- [What this task involves]: Within the records below, find each line that holds the string "della", then copy it.

- [Material supplied]:
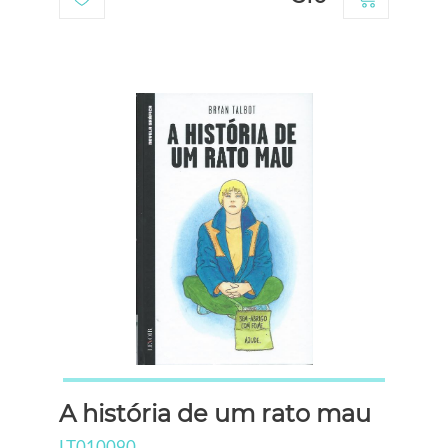
A história de um rato mau
LT010090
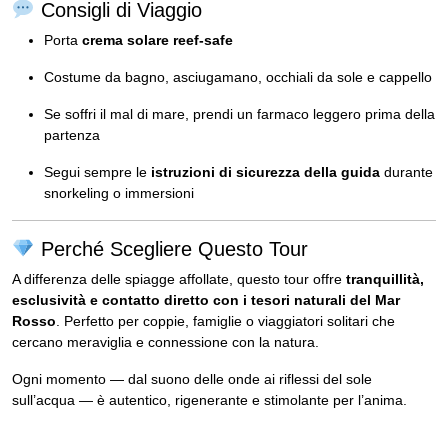
Consigli di Viaggio
Porta
crema solare reef-safe
Costume da bagno, asciugamano, occhiali da sole e cappello
Se soffri il mal di mare, prendi un farmaco leggero prima della
partenza
Segui sempre le
istruzioni di sicurezza della guida
durante
snorkeling o immersioni
Perché Scegliere Questo Tour
A differenza delle spiagge affollate, questo tour offre
tranquillità,
esclusività e contatto diretto con i tesori naturali del Mar
Rosso
. Perfetto per coppie, famiglie o viaggiatori solitari che
cercano meraviglia e connessione con la natura.
Ogni momento — dal suono delle onde ai riflessi del sole
sull’acqua — è autentico, rigenerante e stimolante per l’anima.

- [Answer to this exercise]:
Se soffri il mal di mare, prendi un farmaco leggero prima della
istruzioni di sicurezza della guida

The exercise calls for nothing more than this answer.